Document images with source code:
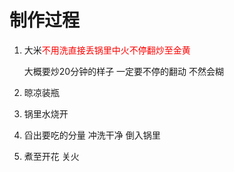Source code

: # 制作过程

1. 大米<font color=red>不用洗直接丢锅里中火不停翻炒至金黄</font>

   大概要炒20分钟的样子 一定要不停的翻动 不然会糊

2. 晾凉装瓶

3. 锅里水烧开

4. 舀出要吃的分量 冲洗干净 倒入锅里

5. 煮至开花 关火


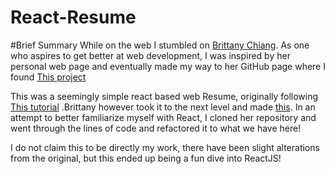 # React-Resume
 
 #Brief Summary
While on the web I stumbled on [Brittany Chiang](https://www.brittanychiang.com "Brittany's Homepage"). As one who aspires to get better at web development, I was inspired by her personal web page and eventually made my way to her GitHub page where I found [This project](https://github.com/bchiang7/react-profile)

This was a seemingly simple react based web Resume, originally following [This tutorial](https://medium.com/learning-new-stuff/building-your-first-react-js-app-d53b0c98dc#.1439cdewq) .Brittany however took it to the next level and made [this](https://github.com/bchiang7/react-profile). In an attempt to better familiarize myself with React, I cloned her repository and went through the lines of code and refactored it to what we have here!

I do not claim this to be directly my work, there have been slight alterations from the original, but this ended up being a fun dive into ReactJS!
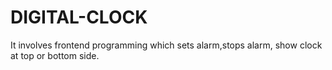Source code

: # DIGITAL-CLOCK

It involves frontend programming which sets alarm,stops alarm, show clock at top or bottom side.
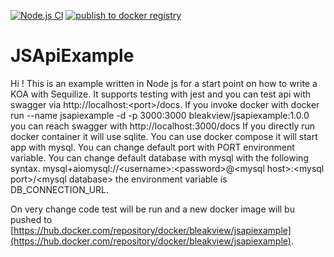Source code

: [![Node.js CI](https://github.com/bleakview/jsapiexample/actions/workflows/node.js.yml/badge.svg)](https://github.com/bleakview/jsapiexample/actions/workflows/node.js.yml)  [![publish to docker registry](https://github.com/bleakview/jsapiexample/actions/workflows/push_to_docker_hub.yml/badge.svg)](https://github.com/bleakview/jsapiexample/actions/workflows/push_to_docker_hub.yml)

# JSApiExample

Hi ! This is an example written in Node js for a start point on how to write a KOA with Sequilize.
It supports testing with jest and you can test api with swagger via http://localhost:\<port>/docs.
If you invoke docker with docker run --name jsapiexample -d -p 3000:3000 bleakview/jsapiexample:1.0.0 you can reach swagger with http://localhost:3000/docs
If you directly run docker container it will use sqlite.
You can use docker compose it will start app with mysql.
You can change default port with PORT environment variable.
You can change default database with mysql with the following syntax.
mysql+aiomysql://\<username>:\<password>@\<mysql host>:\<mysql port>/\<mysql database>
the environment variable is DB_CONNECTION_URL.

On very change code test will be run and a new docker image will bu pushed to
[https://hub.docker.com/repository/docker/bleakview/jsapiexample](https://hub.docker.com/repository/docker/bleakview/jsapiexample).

* * *

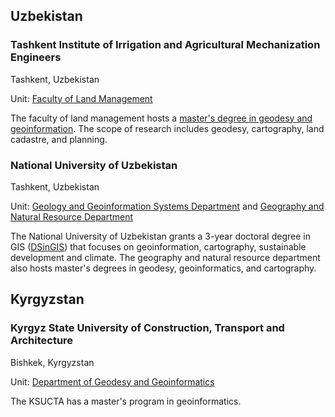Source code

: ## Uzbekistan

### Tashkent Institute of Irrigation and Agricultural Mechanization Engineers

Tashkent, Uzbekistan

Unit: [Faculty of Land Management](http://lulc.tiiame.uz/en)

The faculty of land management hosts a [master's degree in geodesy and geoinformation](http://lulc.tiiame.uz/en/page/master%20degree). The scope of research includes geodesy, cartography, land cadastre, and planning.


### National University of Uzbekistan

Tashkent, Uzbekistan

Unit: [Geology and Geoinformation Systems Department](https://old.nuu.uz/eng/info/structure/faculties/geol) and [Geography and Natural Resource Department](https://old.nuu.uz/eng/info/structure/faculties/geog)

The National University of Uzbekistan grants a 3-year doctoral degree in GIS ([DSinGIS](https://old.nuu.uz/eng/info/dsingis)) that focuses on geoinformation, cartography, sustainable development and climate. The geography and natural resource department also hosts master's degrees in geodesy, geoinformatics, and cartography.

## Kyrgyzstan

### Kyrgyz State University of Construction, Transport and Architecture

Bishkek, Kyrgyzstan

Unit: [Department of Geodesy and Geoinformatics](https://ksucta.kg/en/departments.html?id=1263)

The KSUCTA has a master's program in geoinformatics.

● TRY IT
Only a number is expected here: the count of lines in the records above that include the word "variable".

● ANSWER TO THIS PROBLEM
2